At first she worked at home as a volunteer for the Junior League,
a women’s charitable organization, and eventually became a docent
at the Bronx Zoo. “I enjoyed the study of the natural world
and returned to The American Museum of Natural History where, as
a volunteer, I helped coordinate the 340 volunteer facilitators
for the blockbuster show Pompeii ’79. I received a citation
from Mayor Edward I. Koch for that effort.” By the time her
son was 8 she had become a full-time employee at the museum, training
and supervising the five-hundred volunteers and six paid staff.
“I am very proud of the high standards we maintained and the dedication
of the volunteers and staff to a remarkable institution.”
She also served on committees of the Mayor’s Voluntary Action
Center and obtained a Certificate in Volunteer Administration through
the Association for Volunteer Administration (AVA), a national organization
which provides resource management training. She eventually served
as the AVA’s regional chair in the northeast, overseeing an area
stretching from New York to Ontario. “I initiated and helped
present co-sponsored annual one-day conferences on volunteerism
in New York City in collaboration with United Hospital Fund, the
Volunteer Referral Center, the Mayor’s Voluntary Action Center,
the Retired and Senior Volunteer Program of the Community Service
Society of New York, and the American Red Cross.”
Additionally, she became regional director of the mid-Atlantic
region for the American Association for Museum Volunteers. “The
combination of daily hands-on work in a museum setting and the exposure
to a wide range of colleagues in other administrative settings and
with my peers in the cultural world in New York City and across
the nation was nothing short of fascinating.” She also became
editor-in-chief of The Journal of Volunteer
Administration, a publication
that included not only reports from volunteers in the field but
research articles by academics.
She values her overall Quaker education and its stress on consensus-building
and pacifism. Today Marjorie lives in Manhattan. She and her husband
(“We have been married forty-five years!”) spend the summers
in Buck Hill Falls, Pennsylvania, a long-time Quaker community in
the Poconos. “Many will remember Brooklyn Friends School retreats
at the inn there.” Even while summering Marjorie has found
volunteer opportunities. “Because the community is fortunate
in being surrounded by 4,500 undeveloped acres, there is a conservation
foundation, a land trust, on whose board I have served.”

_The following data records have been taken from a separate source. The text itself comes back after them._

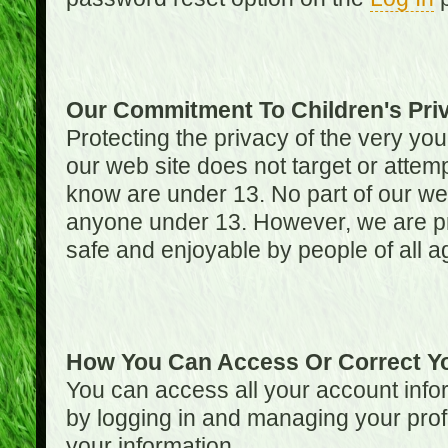
Our Commitment To Children's Pri
Protecting the privacy of the very you
our web site does not target or attemp
know are under 13. No part of our web s
anyone under 13. However, we are pro
safe and enjoyable by people of all a
How You Can Access Or Correct Yo
You can access all your account infor
by logging in and managing your prof
your information.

Her son works in the corporate world but is also active in public
service, having worked on a mayoral race for Newark mayor Corey
Booker, on Governor Spitzer’s Committee for Arts and Culture, on
a New York City Department of Cultural Affairs panel which oversees
funding to Brooklyn performing arts organizations, and as a board
member of the Alliance for the Arts. “He has struck a balance
between the corporate and philanthropic worlds that I applaud.”

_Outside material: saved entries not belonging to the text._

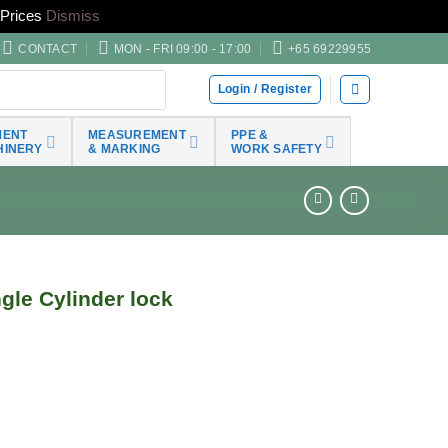
Prices
Dismiss
CONTACT
MON - FRI 09:00 - 17:00
+65 69229955
Login / Register
MENT
MEASUREMENT
PPE &
HINERY
& MARKING
WORK SAFETY
le Cylinder lock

Marjorie is a shining exemplar of the class of ’57. They have
often been remembered as trailblazers, pursuing careers in what
were once considered new professions but which are now commonplace. “I
see myself as a member of a transitional generation,” she agreed. “Although
college educated I worked first as a secretary. I quit to stay at
home with our son until he was eight but actively volunteered in
what free time I could carve out. I joined the work force thereafter,
first part-time and then full-time. I blazed a path in a nascent
field, volunteer administration, which to this day is not as well
known or as well recognized as it should be.”